YOUR GOAL: Write out each of the following entries, reproducing every line without any changes.
------ THE RECORDS ------
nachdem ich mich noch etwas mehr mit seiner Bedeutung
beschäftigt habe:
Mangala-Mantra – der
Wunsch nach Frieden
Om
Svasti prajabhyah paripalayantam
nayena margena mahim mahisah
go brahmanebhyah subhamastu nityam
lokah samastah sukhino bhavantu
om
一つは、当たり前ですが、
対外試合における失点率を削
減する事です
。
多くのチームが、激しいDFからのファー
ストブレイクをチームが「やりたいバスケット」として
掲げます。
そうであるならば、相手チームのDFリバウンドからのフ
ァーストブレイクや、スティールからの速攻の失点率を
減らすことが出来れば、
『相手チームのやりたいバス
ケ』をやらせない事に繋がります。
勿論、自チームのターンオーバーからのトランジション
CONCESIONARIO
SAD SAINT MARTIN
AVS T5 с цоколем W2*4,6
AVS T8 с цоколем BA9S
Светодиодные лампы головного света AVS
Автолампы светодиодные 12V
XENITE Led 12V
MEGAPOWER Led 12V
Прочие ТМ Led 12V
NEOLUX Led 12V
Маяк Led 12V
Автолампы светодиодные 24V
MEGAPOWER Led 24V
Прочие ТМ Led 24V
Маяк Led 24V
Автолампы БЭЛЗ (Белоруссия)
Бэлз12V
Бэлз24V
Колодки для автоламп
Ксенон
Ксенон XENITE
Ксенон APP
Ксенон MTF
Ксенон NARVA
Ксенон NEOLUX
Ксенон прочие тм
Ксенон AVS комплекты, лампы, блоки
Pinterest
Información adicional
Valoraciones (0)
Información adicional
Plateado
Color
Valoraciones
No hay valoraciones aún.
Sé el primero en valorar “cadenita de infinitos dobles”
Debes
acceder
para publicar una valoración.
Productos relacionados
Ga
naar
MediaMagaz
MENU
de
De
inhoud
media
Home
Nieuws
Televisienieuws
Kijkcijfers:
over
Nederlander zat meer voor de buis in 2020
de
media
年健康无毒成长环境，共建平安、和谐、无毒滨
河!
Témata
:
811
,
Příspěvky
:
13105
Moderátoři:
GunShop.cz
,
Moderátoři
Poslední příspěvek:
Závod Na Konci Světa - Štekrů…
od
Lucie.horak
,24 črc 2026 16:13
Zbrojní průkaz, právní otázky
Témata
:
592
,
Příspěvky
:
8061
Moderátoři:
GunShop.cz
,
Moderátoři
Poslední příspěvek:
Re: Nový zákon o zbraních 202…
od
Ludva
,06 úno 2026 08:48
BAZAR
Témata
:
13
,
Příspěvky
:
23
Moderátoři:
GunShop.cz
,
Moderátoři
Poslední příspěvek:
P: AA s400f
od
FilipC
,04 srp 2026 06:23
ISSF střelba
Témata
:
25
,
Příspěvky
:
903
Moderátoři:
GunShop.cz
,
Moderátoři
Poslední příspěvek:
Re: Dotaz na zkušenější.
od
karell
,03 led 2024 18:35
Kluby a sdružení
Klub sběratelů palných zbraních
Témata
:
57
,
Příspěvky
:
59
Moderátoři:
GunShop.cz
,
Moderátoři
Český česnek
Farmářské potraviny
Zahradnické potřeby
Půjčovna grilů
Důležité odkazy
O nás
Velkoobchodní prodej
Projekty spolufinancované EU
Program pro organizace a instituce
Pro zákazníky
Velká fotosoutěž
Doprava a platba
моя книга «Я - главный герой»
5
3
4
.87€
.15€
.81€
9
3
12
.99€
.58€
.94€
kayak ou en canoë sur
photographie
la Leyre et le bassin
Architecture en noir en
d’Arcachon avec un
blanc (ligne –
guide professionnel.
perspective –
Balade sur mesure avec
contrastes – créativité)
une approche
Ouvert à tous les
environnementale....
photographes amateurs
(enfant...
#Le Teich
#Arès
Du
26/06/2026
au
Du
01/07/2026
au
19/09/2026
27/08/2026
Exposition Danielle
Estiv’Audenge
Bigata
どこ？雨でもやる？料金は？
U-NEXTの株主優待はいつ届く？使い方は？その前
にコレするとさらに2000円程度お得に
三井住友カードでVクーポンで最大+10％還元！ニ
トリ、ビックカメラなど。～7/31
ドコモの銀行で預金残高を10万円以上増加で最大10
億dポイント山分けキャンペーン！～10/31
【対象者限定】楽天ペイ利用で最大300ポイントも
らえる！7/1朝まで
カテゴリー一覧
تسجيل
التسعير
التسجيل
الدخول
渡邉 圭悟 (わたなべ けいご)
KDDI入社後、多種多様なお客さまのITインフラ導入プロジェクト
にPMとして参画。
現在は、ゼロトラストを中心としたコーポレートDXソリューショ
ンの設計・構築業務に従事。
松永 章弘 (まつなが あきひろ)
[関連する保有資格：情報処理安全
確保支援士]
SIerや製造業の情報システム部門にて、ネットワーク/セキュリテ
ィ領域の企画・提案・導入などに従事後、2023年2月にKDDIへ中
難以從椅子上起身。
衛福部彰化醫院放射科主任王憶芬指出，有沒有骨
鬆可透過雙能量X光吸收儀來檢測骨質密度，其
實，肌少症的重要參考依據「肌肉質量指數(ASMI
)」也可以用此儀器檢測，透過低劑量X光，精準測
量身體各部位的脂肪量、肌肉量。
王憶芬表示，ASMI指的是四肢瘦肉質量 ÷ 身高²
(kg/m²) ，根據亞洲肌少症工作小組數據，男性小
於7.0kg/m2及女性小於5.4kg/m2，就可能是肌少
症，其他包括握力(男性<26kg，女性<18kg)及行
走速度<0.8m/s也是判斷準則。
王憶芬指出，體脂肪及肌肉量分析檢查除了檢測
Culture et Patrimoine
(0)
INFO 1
------
EXERCISE RESPONSE:
nachdem ich mich noch etwas mehr mit seiner Bedeutung
beschäftigt habe:
Mangala-Mantra – der
Wunsch nach Frieden
Om
Svasti prajabhyah paripalayantam
nayena margena mahim mahisah
go brahmanebhyah subhamastu nityam
lokah samastah sukhino bhavantu
om
一つは、当たり前ですが、
対外試合における失点率を削
減する事です
。
多くのチームが、激しいDFからのファー
ストブレイクをチームが「やりたいバスケット」として
掲げます。
そうであるならば、相手チームのDFリバウンドからのフ
ァーストブレイクや、スティールからの速攻の失点率を
減らすことが出来れば、
『相手チームのやりたいバス
ケ』をやらせない事に繋がります。
勿論、自チームのターンオーバーからのトランジション
CONCESIONARIO
SAD SAINT MARTIN
AVS T5 с цоколем W2*4,6
AVS T8 с цоколем BA9S
Светодиодные лампы головного света AVS
Автолампы светодиодные 12V
XENITE Led 12V
MEGAPOWER Led 12V
Прочие ТМ Led 12V
NEOLUX Led 12V
Маяк Led 12V
Автолампы светодиодные 24V
MEGAPOWER Led 24V
Прочие ТМ Led 24V
Маяк Led 24V
Автолампы БЭЛЗ (Белоруссия)
Бэлз12V
Бэлз24V
Колодки для автоламп
Ксенон
Ксенон XENITE
Ксенон APP
Ксенон MTF
Ксенон NARVA
Ксенон NEOLUX
Ксенон прочие тм
Ксенон AVS комплекты, лампы, блоки
Pinterest
Información adicional
Valoraciones (0)
Información adicional
Plateado
Color
Valoraciones
No hay valoraciones aún.
Sé el primero en valorar “cadenita de infinitos dobles”
Debes
acceder
para publicar una valoración.
Productos relacionados
Ga
naar
MediaMagaz
MENU
de
De
inhoud
media
Home
Nieuws
Televisienieuws
Kijkcijfers:
over
Nederlander zat meer voor de buis in 2020
de
media
年健康无毒成长环境，共建平安、和谐、无毒滨
河!
Témata
:
811
,
Příspěvky
:
13105
Moderátoři:
GunShop.cz
,
Moderátoři
Poslední příspěvek:
Závod Na Konci Světa - Štekrů…
od
Lucie.horak
,24 črc 2026 16:13
Zbrojní průkaz, právní otázky
Témata
:
592
,
Příspěvky
:
8061
Moderátoři:
GunShop.cz
,
Moderátoři
Poslední příspěvek:
Re: Nový zákon o zbraních 202…
od
Ludva
,06 úno 2026 08:48
BAZAR
Témata
:
13
,
Příspěvky
:
23
Moderátoři:
GunShop.cz
,
Moderátoři
Poslední příspěvek:
P: AA s400f
od
FilipC
,04 srp 2026 06:23
ISSF střelba
Témata
:
25
,
Příspěvky
:
903
Moderátoři:
GunShop.cz
,
Moderátoři
Poslední příspěvek:
Re: Dotaz na zkušenější.
od
karell
,03 led 2024 18:35
Kluby a sdružení
Klub sběratelů palných zbraních
Témata
:
57
,
Příspěvky
:
59
Moderátoři:
GunShop.cz
,
Moderátoři
Český česnek
Farmářské potraviny
Zahradnické potřeby
Půjčovna grilů
Důležité odkazy
O nás
Velkoobchodní prodej
Projekty spolufinancované EU
Program pro organizace a instituce
Pro zákazníky
Velká fotosoutěž
Doprava a platba
моя книга «Я - главный герой»
5
3
4
.87€
.15€
.81€
9
3
12
.99€
.58€
.94€
kayak ou en canoë sur
photographie
la Leyre et le bassin
Architecture en noir en
d’Arcachon avec un
blanc (ligne –
guide professionnel.
perspective –
Balade sur mesure avec
contrastes – créativité)
une approche
Ouvert à tous les
environnementale....
photographes amateurs
(enfant...
#Le Teich
#Arès
Du
26/06/2026
au
Du
01/07/2026
au
19/09/2026
27/08/2026
Exposition Danielle
Estiv’Audenge
Bigata
どこ？雨でもやる？料金は？
U-NEXTの株主優待はいつ届く？使い方は？その前
にコレするとさらに2000円程度お得に
三井住友カードでVクーポンで最大+10％還元！ニ
トリ、ビックカメラなど。～7/31
ドコモの銀行で預金残高を10万円以上増加で最大10
億dポイント山分けキャンペーン！～10/31
【対象者限定】楽天ペイ利用で最大300ポイントも
らえる！7/1朝まで
カテゴリー一覧
تسجيل
التسعير
التسجيل
الدخول
渡邉 圭悟 (わたなべ けいご)
KDDI入社後、多種多様なお客さまのITインフラ導入プロジェクト
にPMとして参画。
現在は、ゼロトラストを中心としたコーポレートDXソリューショ
ンの設計・構築業務に従事。
松永 章弘 (まつなが あきひろ)
[関連する保有資格：情報処理安全
確保支援士]
SIerや製造業の情報システム部門にて、ネットワーク/セキュリテ
ィ領域の企画・提案・導入などに従事後、2023年2月にKDDIへ中
難以從椅子上起身。
衛福部彰化醫院放射科主任王憶芬指出，有沒有骨
鬆可透過雙能量X光吸收儀來檢測骨質密度，其
實，肌少症的重要參考依據「肌肉質量指數(ASMI
)」也可以用此儀器檢測，透過低劑量X光，精準測
量身體各部位的脂肪量、肌肉量。
王憶芬表示，ASMI指的是四肢瘦肉質量 ÷ 身高²
(kg/m²) ，根據亞洲肌少症工作小組數據，男性小
於7.0kg/m2及女性小於5.4kg/m2，就可能是肌少
症，其他包括握力(男性<26kg，女性<18kg)及行
走速度<0.8m/s也是判斷準則。
王憶芬指出，體脂肪及肌肉量分析檢查除了檢測
Culture et Patrimoine
(0)
INFO 1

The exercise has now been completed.